All you have to do is get a bird feeder & some seed, then wait for birds to show up.
It’s a great way to help people develop identification & bird behavior skills under controlled conditions.
You can keep monthly lists and track patterns over time like spring migration, nesting activities, territorial squabbles, and even noticing how the feeder attracts squirrels, cats & deer.
20. Watch Insects
Insect watching is a great activity for beginners because it’s so easy & engaging.
Insects are incredibly common & diverse, and they often are slow enough that you can successfully watch them for long periods of time.
With young kids, all you really have to do is point out the ants traveling along the ground or a worm in the mud and you have a recipe for instant engagement that can last hours.
Adults might take a bit more encouragement. They might worry about getting their clothes dirty and not want to kneel down, but if you can get them past the initial discomfort it works great.
Some insects are predators. Some are prey.
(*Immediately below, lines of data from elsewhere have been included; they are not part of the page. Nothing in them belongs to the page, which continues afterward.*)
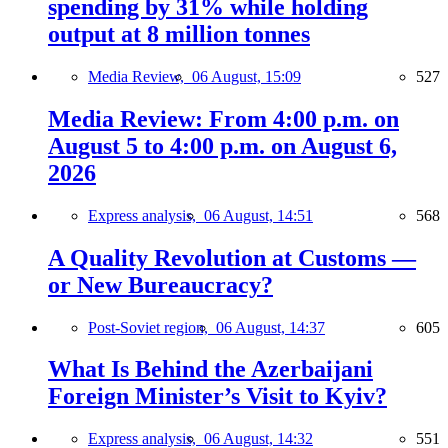
spending by 31% while holding
output at 8 million tonnes
Media Review,
06 August, 15:09
527
Media Review: From 4:00 p.m. on
August 5 to 4:00 p.m. on August 6,
2026
Express analysis,
06 August, 14:51
568
A Quality Revolution at Customs —
or New Bureaucracy?
Post-Soviet region,
06 August, 14:37
605
What Is Behind the Azerbaijani
Foreign Minister’s Visit to Kyiv?
Express analysis,
06 August, 14:32
551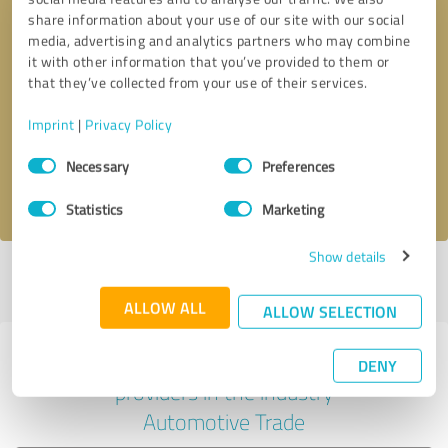
share information about your use of our site with our social
media, advertising and analytics partners who may combine
it with other information that you’ve provided to them or
Callback request
* required fields
that they’ve collected from your use of their services.
Imprint
|
Privacy Policy
Send message
Consent
Necessary
Preferences
Selection
I accept the
privacy policy
.
Statistics
Marketing
Show details
Profile active since 05/07/2024 |
Last update: 05/07/2024
|
Report
profile
ALLOW ALL
ALLOW SELECTION
Experiences with other service
DENY
providers in the industry
Automotive Trade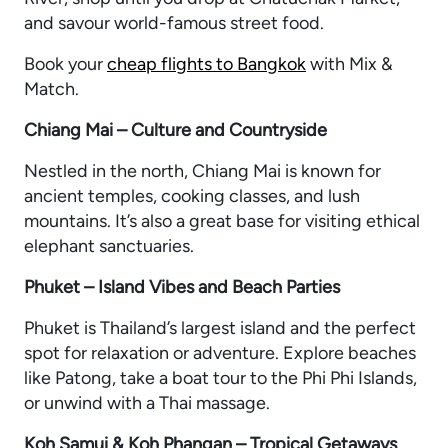
and savour world-famous street food.
Book your
cheap flights to Bangkok
with Mix &
Match.
Chiang Mai – Culture and Countryside
Nestled in the north, Chiang Mai is known for
ancient temples, cooking classes, and lush
mountains. It’s also a great base for visiting ethical
elephant sanctuaries.
Phuket – Island Vibes and Beach Parties
Phuket is Thailand’s largest island and the perfect
spot for relaxation or adventure. Explore beaches
like Patong, take a boat tour to the Phi Phi Islands,
or unwind with a Thai massage.
Koh Samui & Koh Phangan – Tropical Getaways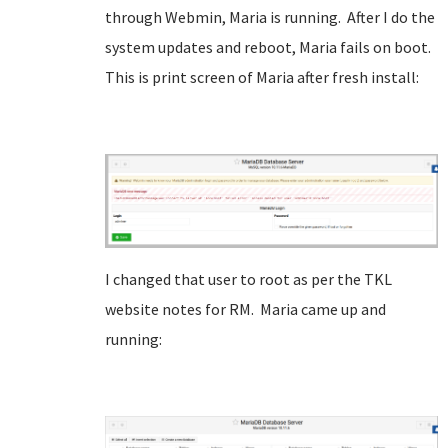
through Webmin, Maria is running. After I do the
system updates and reboot, Maria fails on boot.
This is print screen of Maria after fresh install:
I changed that user to root as per the TKL
website notes for RM. Maria came up and
running:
They occupy all different types of micro habitats, in the garden, the forest, fields.
This is a great way to introduce concepts of animal behavior & ecology that are normally invisible with larger & more sneaky animals.
21. Inviting Attunement
No matter what activities you choose to focus on in nature, the most important thing is always doing it in an embodied & experiential way.
There’s a huge difference between exploring nature academically vs being connective and sensorily focused.
While facts & knowledge about plants, birds & trees are helpful for long term depth & naturalist skills, memorizing facts should never be the main focus of your time outside.
Keep things interesting & fun, and you’ll get much better results, even if you have a very specific curriculum of learning goals you need to accomplish.
The goal is to invite people out of their own head, and into their senses in a new way.
22. Start With Your Own Passions
Whether you’re looking to guide others, or just seeking the benefits of nature connection for yourself, it’s always best to consider what are your passions?
It’s not necessary to do every single activity listed here… especially if any of them seem difficult or uninteresting to you.
You might not be passionate about insects, but you might be very passionate about birds… and that’s totally fine!
Simply start with the activities that are most exciting for YOU and your passion will transfer much more easily to your students or whoever you decide to share with.
- Which activities are most exciting & interesting for you?
- What other activities would you be excited to try that aren’t listed here?